The Dogrib People and their language are unique in that they can only by found in the area designated as the Northwest Territories, the same homelands occupied by their distant ancestors. The Dogrib language is not spoken anywhere else in Canada, and it is the strongest Dene dialect in the Northwest Territories. The Dogrib traditional territory was centred around rivers and lakes around the northern Great Slave Lake area of the Northwest Territories. This area was part of a larger reserve north of Great Slave Lake that was defined at the signing of Treaty 11 with the Federal Government on June 27, 1921. In their traditional lands, the Dogrib once lived a nomadic hunting lifestyle centred around the caribou hunt, living in teepees in the warmer months, and in rectangular huts made of wooden poles and boughs in the winter. Wood was crucial to the Dogrib, and so they tended to keep to the wooded regions of the Northwest Territories, venturing out into the Barren Lands to hunt caribou. This traditional hunting lifestyle gradually shifted to more settled community living over time.

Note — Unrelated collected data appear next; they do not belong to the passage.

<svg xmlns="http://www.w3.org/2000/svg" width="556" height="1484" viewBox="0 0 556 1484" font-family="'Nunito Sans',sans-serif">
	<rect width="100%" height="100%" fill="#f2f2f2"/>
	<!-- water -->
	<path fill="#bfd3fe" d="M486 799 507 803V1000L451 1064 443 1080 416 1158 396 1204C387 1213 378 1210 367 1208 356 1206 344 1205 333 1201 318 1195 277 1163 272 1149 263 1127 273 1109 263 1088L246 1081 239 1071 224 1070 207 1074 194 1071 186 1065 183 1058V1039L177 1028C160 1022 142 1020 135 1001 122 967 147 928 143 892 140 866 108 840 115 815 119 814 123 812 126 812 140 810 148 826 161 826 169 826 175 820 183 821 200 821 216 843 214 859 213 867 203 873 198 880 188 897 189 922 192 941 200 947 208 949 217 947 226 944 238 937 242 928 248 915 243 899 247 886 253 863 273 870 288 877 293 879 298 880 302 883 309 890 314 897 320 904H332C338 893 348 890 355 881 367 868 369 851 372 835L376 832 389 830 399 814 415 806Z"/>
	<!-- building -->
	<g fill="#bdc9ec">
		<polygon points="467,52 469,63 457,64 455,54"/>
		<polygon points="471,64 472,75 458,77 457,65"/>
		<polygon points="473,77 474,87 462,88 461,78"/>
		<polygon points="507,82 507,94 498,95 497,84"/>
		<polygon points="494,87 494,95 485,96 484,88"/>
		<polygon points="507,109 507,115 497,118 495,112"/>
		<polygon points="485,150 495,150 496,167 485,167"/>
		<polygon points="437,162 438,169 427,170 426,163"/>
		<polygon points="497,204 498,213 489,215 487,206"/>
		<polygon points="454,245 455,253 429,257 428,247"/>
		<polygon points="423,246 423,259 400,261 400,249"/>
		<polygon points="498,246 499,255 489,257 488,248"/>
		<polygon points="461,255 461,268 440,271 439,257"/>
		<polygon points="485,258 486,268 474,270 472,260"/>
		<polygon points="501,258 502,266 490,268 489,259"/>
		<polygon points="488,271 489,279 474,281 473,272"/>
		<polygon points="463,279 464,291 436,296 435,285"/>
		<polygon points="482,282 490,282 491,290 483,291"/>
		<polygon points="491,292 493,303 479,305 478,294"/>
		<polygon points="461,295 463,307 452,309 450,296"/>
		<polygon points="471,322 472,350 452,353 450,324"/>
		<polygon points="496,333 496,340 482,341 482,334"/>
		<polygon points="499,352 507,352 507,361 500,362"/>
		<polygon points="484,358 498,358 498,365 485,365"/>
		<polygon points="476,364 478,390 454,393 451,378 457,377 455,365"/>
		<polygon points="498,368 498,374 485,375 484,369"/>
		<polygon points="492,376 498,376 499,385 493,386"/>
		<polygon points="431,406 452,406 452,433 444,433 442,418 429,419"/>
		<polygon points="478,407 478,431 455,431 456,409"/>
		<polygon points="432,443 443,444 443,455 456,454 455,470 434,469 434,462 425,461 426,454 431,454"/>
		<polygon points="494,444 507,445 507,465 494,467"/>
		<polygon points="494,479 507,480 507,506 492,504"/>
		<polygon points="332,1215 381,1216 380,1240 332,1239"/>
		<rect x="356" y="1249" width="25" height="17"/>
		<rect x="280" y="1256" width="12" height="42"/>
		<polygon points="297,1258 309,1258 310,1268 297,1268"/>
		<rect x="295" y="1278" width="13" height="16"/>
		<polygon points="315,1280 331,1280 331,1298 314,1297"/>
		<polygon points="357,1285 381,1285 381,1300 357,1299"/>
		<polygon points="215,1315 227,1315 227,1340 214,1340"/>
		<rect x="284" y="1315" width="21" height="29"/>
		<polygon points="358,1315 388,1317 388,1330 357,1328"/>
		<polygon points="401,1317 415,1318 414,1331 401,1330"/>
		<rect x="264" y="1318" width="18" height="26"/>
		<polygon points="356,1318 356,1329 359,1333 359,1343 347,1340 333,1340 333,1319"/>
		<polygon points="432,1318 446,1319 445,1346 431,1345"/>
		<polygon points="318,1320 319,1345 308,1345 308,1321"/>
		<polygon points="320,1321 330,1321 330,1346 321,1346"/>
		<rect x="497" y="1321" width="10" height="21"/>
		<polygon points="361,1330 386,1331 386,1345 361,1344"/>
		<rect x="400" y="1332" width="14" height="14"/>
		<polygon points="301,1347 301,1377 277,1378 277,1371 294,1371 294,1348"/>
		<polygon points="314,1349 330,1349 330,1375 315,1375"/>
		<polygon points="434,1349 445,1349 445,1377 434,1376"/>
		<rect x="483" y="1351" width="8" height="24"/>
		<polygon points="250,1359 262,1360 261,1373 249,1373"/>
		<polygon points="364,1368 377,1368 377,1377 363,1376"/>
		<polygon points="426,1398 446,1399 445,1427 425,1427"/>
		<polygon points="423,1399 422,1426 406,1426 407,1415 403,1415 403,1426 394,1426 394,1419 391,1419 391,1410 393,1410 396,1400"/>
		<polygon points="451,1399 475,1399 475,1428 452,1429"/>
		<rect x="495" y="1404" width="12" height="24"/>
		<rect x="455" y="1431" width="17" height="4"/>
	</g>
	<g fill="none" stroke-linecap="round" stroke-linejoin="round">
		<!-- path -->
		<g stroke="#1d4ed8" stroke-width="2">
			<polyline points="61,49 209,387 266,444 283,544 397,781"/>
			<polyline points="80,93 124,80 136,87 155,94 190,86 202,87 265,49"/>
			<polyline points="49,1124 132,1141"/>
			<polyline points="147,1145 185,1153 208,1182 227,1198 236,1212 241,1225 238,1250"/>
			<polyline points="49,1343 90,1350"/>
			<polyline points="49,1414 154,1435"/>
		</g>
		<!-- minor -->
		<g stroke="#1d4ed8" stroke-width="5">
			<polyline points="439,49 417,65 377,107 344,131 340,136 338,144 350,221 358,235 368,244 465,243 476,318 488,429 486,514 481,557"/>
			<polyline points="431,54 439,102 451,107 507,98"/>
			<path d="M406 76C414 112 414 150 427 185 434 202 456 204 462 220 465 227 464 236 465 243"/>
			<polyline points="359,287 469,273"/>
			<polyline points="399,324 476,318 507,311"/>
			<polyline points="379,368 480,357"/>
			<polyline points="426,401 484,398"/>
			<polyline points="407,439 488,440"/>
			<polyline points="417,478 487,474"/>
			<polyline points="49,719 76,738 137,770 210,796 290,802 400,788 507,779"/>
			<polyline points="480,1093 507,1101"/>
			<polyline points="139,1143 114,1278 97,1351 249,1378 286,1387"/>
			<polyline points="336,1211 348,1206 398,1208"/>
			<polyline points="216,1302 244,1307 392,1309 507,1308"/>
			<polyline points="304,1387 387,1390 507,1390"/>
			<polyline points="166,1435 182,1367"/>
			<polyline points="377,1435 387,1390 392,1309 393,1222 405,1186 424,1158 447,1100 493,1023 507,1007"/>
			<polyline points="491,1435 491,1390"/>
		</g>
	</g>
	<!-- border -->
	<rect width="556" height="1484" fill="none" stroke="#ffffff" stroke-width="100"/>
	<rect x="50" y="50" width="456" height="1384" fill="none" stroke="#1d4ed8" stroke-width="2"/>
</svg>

Dogrib spirituality focused on local spirits that inhabited various water bodies, such as lakes. Trust was placed in spirits, who were believed to guide a person through dreams. Medicine men also played a prominent role in Dogrib belief and spirituality. Traditional belief also held that wolves were the spirits of deceased ancestors and, as such, hunting wolves was forbidden in Dogrib culture.

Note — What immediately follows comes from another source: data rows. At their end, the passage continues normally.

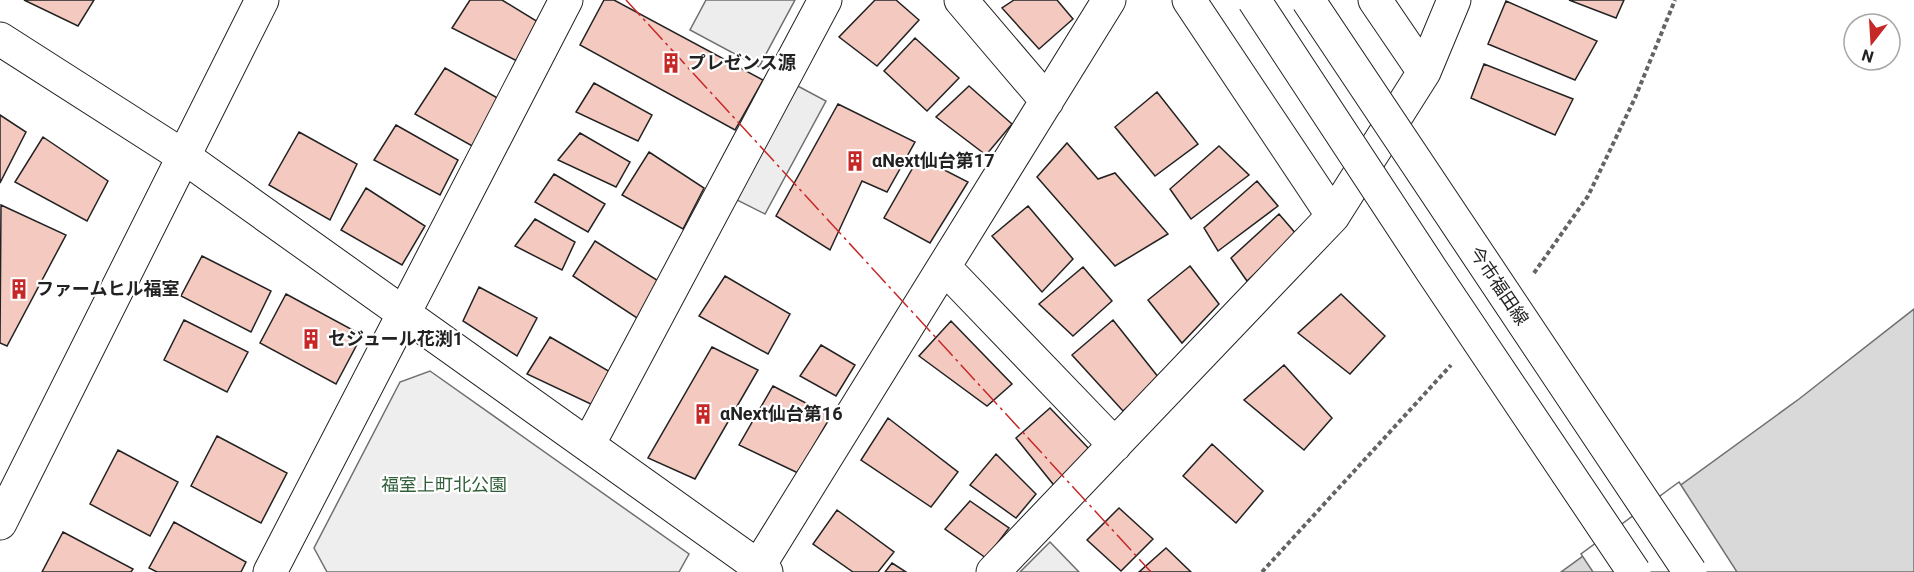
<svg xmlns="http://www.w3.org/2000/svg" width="1914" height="572" font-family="Roboto,'Noto Sans JP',sans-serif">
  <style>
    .green { fill: #eee; stroke: #6f6f6f; stroke-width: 1.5 }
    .parking { fill: #ededed; stroke: #6f6f6f; stroke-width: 1.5 }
    .water { fill: #d9d9d9; stroke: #6f6f6f; stroke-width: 1.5 }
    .pier { fill: #fff; stroke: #6f6f6f; stroke-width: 1.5 }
    .building { fill: #f3c9c0; stroke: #222; stroke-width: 1.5 }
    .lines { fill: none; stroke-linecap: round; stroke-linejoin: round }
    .minor-casing { stroke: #222; stroke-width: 35 }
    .tertiary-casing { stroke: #222; stroke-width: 35 }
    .path { stroke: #646464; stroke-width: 4; stroke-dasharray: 4.5 3; stroke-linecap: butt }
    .minor { stroke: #fff; stroke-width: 33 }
    .tertiary { stroke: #fff; stroke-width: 33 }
    .secondary-bridge-casing { stroke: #222; stroke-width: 35; stroke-linecap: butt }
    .secondary-bridge { stroke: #fff; stroke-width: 33 }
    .power { stroke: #c62828; stroke-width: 1.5; stroke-dasharray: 21 4.5 3 4.5; stroke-linecap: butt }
    .labels { text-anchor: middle; stroke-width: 4.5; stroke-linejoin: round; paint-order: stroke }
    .poi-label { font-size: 18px; font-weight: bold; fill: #222; stroke: #fff; text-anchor: start }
    .street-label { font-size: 18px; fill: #222; stroke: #fff }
    .park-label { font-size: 18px; fill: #2f5e38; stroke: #fff }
  </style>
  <rect width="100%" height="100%" fill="#fff"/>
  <!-- green -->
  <path class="green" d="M430,371L689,554L679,572H327L314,548L400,382Z"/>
  <!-- parking -->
  <path class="parking" d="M706,0H795L759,67L690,30Z
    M794,84L826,101L765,214L733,198Z
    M1050,542L1079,572H1020Z"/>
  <!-- water -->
  <path class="water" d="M1914,309V572H1561L1799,399Z"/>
  <!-- pier -->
  <path class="pier" d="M1679,482L1737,572H1593L1581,554Z"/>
  <!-- building -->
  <path class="building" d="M24,0H94L78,26Z
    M470,0H502L543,25L521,63L452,28Z
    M604,0H614L763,80L735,130L580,45Z
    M875,0H896L919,20L877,66L839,37Z
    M1014,0H1057L1073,19L1039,49L1002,8Z
    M1569,0H1624L1616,18Z
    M1506,1L1597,41L1575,80L1488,44Z
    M915,38L959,78L927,111L884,71Z
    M1484,64L1573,99L1555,135L1471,98Z
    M445,68L501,100L474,147L415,114Z
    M594,83L652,115L638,141L576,112Z
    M969,86L1012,124L986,155L936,117Z
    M1157,92L1198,144L1155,176L1115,127Z
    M838,104L915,142L887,192L862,181L830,250L776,216Z
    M0,115L26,132L0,183Z
    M396,125L458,160L440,195L374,160Z
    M299,132L357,164L330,220L269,185Z
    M580,133L630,162L616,187L558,160Z
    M43,137L108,181L87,221L15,182Z
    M1067,143L1098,179L1115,173L1168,234L1115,266L1037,177Z
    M1219,146L1249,175L1191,219L1170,189Z
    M649,152L704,188L683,229L622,195Z
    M919,157L968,182L930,243L884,218Z
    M554,174L605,204L588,232L535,202Z
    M1257,181L1278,206L1218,251L1204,228Z
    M366,188L425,226L402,265L341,230Z
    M1,205L66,235L7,346L0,343Z
    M1028,206L1073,259L1042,292L992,236Z
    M1279,214L1297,235L1247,281L1231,258Z
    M535,219L575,242L562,270L515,246Z
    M595,241L660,282L640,320L573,276Z
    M202,256L271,291L251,332L181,296Z
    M1190,266L1219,304L1182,343L1148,300Z
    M1083,267L1112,301L1073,336L1039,304Z
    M725,276L790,314L768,354L699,316Z
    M479,287L537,318L517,356L463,321Z
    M286,294L362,335L336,384L260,343Z
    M1341,294L1385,336L1350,374L1298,333Z
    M184,320L248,352L227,392L164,360Z
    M1113,320L1159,378L1123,411L1072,355Z
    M951,321L1012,384L987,406L919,356Z
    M550,337L612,373L595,406L527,374Z
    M821,345L855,365L836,396L800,376Z
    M712,347L758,370L695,479L648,458Z
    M1284,365L1332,418L1304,450L1244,400Z
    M773,386L831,416L798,473L739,445Z
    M1050,408L1092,452L1057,489L1016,438Z
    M888,418L958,472L931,507L861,460Z
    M217,436L287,473L261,523L191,486Z
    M1212,444L1263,491L1236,523L1183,476Z
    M118,450L178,482L150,536L90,504Z
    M996,454L1036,494L1016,518L970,485Z
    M970,501L1009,528L986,558L945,529Z
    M1119,508L1153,539L1121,571L1087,540Z
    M837,510L894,552L878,572H853L813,544Z
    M174,522L246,562L241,572H157L149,568Z
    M63,532L133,569L131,572H42Z
    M1166,548L1191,572H1139Z
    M892,563L906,572H885Z"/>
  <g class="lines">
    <!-- minor casing -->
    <g class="minor-casing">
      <path id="minor" d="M961,0L1047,101
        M1189,0L1333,216
        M1375,0L1424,72
        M0,39L183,156L766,572
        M944,267L1115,445
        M588,445L825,0
        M758,567L1109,0
        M270,572L566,0
        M993,572L1333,216L1424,72L1454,0"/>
    </g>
    <!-- tertiary casing -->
    <g class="tertiary-casing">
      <path id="tertiary" d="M0,523L262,0"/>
    </g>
    <!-- path -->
    <path class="path" d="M1534,273L1588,196L1635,98L1675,0
      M1262,572L1451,365"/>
    <!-- minor -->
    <use href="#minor" class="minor"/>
    <!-- tertiary -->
    <use href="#tertiary" class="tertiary"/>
    <!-- secondary-bridge casing -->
    <g class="secondary-bridge-casing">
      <path id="secondary-bridge" d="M1254,0L1430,268L1634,572
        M1308,0L1690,572"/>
    </g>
    <!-- secondary-bridge -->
    <use href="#secondary-bridge" class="secondary-bridge"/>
    <!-- power -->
    <path class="power" d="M626,0L1151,572"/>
  </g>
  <!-- icons -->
  <defs>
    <g id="building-bare" transform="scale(1.62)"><path d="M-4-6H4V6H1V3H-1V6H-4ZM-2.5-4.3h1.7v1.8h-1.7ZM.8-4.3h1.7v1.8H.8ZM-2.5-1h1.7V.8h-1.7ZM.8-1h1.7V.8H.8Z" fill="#c62828" stroke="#fff" stroke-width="2.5" paint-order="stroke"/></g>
  </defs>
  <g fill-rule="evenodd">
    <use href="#building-bare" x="671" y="63"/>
    <use href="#building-bare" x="855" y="161"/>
    <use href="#building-bare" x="19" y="289"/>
    <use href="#building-bare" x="311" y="339"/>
    <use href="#building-bare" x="703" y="414"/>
  </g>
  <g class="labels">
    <!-- poi labels -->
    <g class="poi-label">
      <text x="688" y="69">プレゼンス源</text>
      <text x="872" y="167">αNext仙台第17</text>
      <text x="36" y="295">ファームヒル福室</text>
      <text x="328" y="345">セジュール花渕1</text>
      <text x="720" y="420">αNext仙台第16</text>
    </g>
    <!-- street labels -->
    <g class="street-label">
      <text transform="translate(1499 286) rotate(56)" y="6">今市福田線</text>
    </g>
    <!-- park labels -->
    <g class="park-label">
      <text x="444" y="491">福室上町北公園</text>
    </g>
  </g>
  <!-- north arrow -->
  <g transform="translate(1872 42) rotate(197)"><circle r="28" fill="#ffffff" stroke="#a7a7a7" stroke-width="1.5"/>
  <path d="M0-4.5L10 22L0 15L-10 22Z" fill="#c62828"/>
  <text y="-9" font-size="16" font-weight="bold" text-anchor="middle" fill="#222222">N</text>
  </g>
</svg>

As of 2005, there were approximately 3,000 Dogrib living in four communities in the north Slave region: Rae-Edzo (Behcho Ko), Lac La Martre (Wha Ti), Rae lakes (Gameti), and Snare Lake (Wekweti). Negotiations with the Federal Government were underway at that time to finalize a comprehensive land claims agreement that would recognize Dogrib self-government in a defined area of the north Slave region of the Northwest Territories.